* _What to produce_: For this exercise, return only the lines in the records below from the one holding "78 430 6.76" through the one holding "145 94 3120", including both, exactly as they appear and without pictures.

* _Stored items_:
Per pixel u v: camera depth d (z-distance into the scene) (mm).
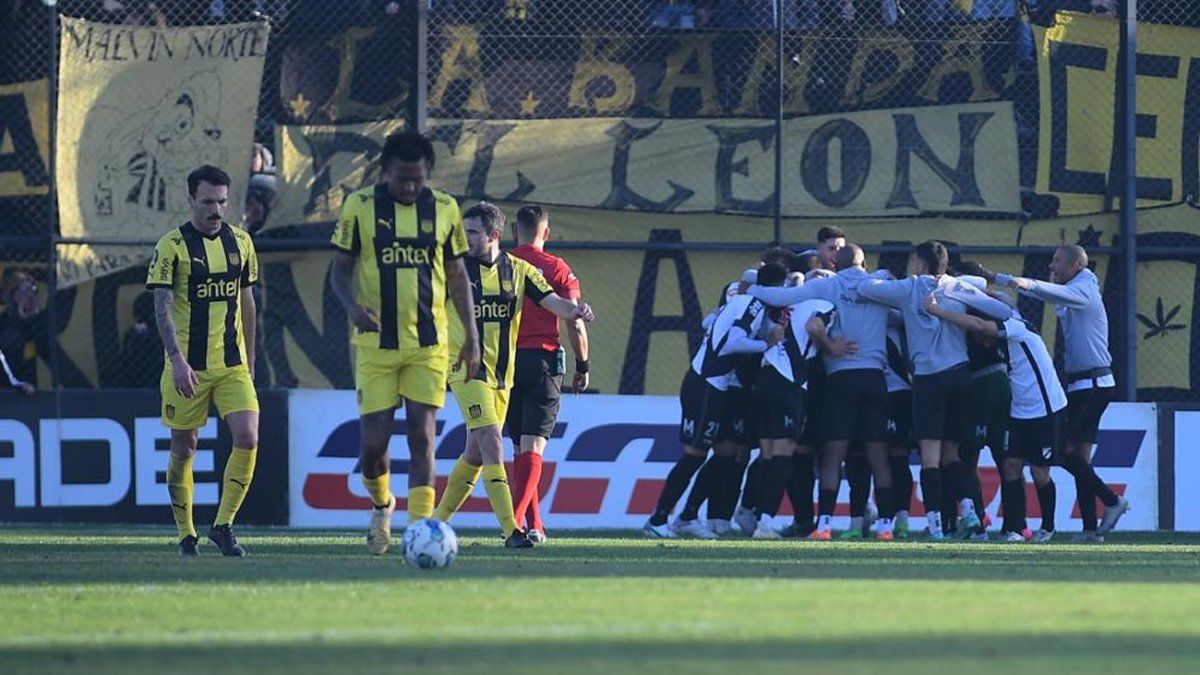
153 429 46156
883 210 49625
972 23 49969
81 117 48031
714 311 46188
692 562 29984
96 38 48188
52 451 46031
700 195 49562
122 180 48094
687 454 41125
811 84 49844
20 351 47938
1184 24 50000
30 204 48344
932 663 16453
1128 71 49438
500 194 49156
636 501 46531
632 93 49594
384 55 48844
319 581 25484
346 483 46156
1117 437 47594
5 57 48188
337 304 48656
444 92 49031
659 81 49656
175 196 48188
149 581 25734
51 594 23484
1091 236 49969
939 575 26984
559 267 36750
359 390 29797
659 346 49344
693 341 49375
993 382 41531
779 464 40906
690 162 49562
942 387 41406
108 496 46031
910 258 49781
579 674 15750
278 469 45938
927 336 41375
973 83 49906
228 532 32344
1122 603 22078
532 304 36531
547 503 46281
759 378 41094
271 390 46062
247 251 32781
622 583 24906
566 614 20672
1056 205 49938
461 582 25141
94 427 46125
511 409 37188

--

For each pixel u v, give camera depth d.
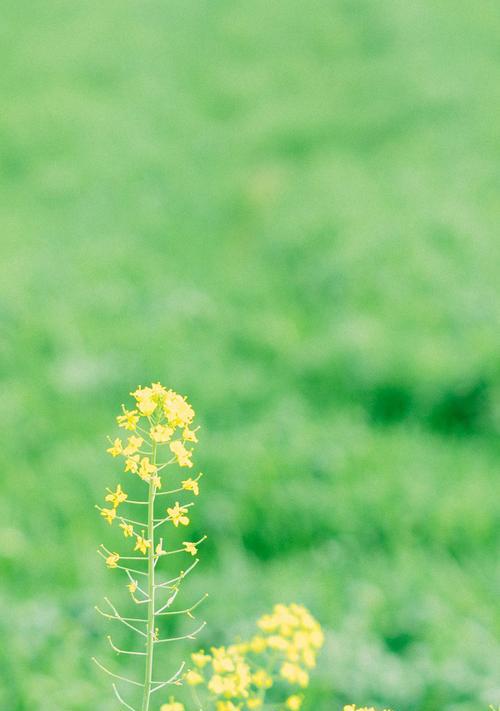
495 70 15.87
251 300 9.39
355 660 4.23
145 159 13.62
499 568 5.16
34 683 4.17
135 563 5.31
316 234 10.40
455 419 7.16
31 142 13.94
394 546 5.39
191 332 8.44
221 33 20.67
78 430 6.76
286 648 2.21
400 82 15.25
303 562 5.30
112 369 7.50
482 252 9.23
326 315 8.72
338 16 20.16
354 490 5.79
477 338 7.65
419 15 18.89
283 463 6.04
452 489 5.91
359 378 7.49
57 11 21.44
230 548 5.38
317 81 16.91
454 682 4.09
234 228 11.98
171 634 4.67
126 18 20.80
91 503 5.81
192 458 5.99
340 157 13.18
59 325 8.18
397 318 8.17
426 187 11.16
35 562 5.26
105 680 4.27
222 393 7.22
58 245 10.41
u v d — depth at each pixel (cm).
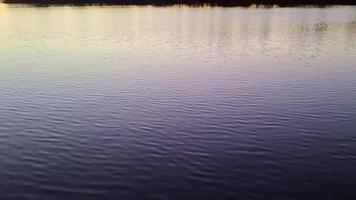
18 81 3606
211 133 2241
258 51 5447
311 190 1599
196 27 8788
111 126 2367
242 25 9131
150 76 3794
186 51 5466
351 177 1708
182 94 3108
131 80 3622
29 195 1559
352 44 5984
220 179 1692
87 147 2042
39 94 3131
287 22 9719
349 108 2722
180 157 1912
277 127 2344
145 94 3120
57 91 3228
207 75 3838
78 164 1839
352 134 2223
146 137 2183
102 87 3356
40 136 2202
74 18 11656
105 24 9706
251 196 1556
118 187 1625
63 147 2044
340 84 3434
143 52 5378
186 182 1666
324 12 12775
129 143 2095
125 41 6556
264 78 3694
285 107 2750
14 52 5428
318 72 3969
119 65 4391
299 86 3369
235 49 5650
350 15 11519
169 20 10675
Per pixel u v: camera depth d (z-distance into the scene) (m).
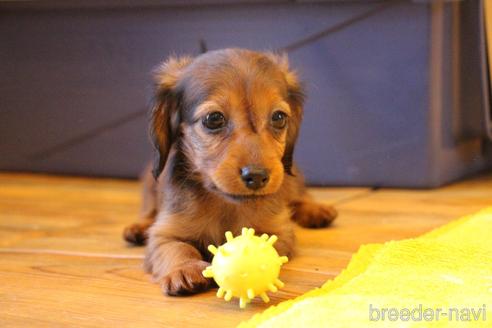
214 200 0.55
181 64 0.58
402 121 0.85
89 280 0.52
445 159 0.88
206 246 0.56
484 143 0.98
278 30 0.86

* _Written answer_:
78 430 6.76
286 648 2.21
400 82 15.25
303 562 5.30
112 369 7.50
482 252 9.23
326 315 8.72
338 16 20.16
354 490 5.79
477 338 7.65
419 15 18.89
283 463 6.04
452 489 5.91
359 378 7.49
57 11 21.44
230 548 5.38
317 81 16.91
454 682 4.09
234 228 11.98
171 634 4.67
126 18 20.80
91 503 5.81
192 458 5.99
340 157 13.18
59 325 8.18
397 318 8.17
426 187 11.16
35 562 5.26
105 680 4.27
222 393 7.22
58 245 10.41
u v d — depth at each pixel (cm).
18 81 3606
211 133 2241
258 51 5447
311 190 1599
196 27 8788
111 126 2367
242 25 9131
150 76 3794
186 51 5466
351 177 1708
182 94 3108
131 80 3622
29 195 1559
352 44 5984
220 179 1692
87 147 2042
39 94 3131
287 22 9719
349 108 2722
180 157 1912
277 127 2344
145 94 3120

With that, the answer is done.